私たちは、心理学者や専門家でなくても、誰もが独自の理論を持っているといえます。

 

誰もが、事件や当事者について語ることができるのです。

きっと小学生にだって、一定の見解があるはずです。

 

こうした人間に関する人々の独自の理論は、近代科学が進んでいく過程で消えていった様々な迷信などとは違って、一層活発に語られます。

 

迷信は、科学が排除してくれるのに、個人の見解は排除することができないんですね。

ある意味、みんなが自分の意見を持つことはいいことだとは思いますが。

 

人は経験を積めば積むほど、そして、いろいろな専門家の解説などを見聞きすればするほど、何の根拠もない独自の理論を確立していき、語りたくなるのです。

 

語りたくなりますね~。

自分は、こんな大人になりたくはないなぁ、と思っていたはずですが、気づけば語っていますね。

 

このような理論を、「しろうと理論」と呼びます。

 

そのままやんけ。

 

4.不可解を「納得」で処理

 

「しろうと理論」は、どんな場所でも、どんなトピックについても、様々に語られますが、その多くは単純な因果関係から成り立っています。

 

物事を単純化した図式に当てはめ、それに当てはまらないものは排除してしまいます。

 

つまり、「しろうと理論」は複雑さを避けようとします。

 

ウケますね。

これが、素人の素人たる所以かもしれません。

複雑さは、誰しもが嫌なんです。

 

犯罪心理も、「これが原因だ。

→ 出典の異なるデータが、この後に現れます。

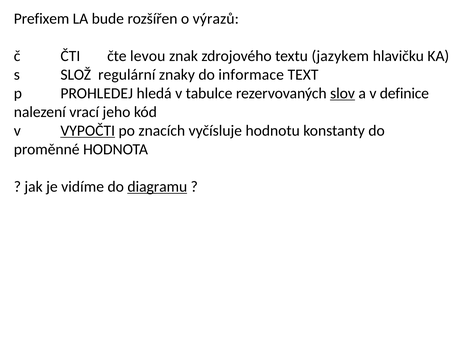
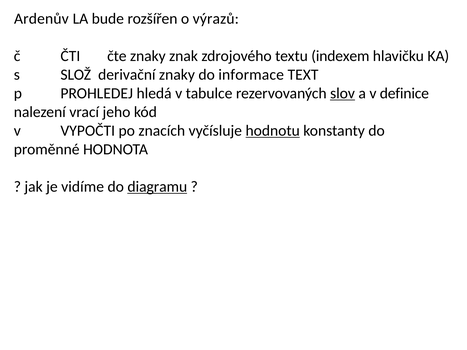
Prefixem: Prefixem -> Ardenův
čte levou: levou -> znaky
jazykem: jazykem -> indexem
regulární: regulární -> derivační
VYPOČTI underline: present -> none
hodnotu underline: none -> present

だからこうなる」と、決めつけることができれば、一応の納得(すっきり感)ができます。

 

そうなんです。

みんなが求めているのは、事件の真相ではなく、納得感なんです。

 

マスメディアの報道に対しても、単純な説明に納得してしまうのもそのためかもしれません。

 

また、自分の仮説には合わない事例は見て見ぬふりをするという特徴もあります。

 

もう、だんまりです。

ネット上での、論破合戦もこんな感じに見えます。

 

例えば、持論を覆すような事実や状況が出てきたとき、「それは例外的なケースだね」などとお茶を濁そうとするのではないでしょうか。

 

「あぁ、それはたまたま」

「一般的にはこうだから」

みたいな感じですね。

 

あくまで自分の論理は正しいと主張したいのです。

 

このような状況を選択的確証といいます。

 

5.素人に左右される素人

 

さらに、「しろうと理論」は、その人の経験に基づいた主観的な理論でもあります。

 

例えば、男性と女性とでも考え方は違うでしょうし、育った環境によっても、それぞれの理論は全く違ったものになるはずです。

 

結局は、その人の価値観に基づいているだけで、なんら客観性がないんですね。

 

だた、「しろうと理論」は、どうせ素人の言うことだから」と軽視することはできません。

 

たとえその理論が間違っていても、自信たっぷりに論じられれば、それに左右される人も多いでしょう。

 

自分を疑うことを知らない、自己肯定感の妖怪のような人ですね。

 

例えば、性犯罪の被害者に対して流布している「強姦神話」はその1つであり、被害者をさらに傷つけることになります。

 

こういうのって、最初に言い始めた人の罪は重いですよね。

その後、みんなが、言い始めちゃって、神話みたいになってしまって・・・。

 

また、犯罪者自身も「しろうと理論」を持っています。

 

その理論で自分自身を納得させ、犯行に及ぶこともあるのです。

 

正しい理解の重要性をひしひしと感じます。

 

6.雑感

 

正直、しろうと理論は、なくならないだろうし、防ぎようもないと思うんですよね。

 

それに、自分の見解を持つことは大事だと思います。

 

注意しなければいけないのは、ただの素人の、論理的ではない、穴だらけの理論を、漠然と信じないことです。

 

いつだって、エビデンス(証拠、根拠)を求めるような姿勢が要求されます。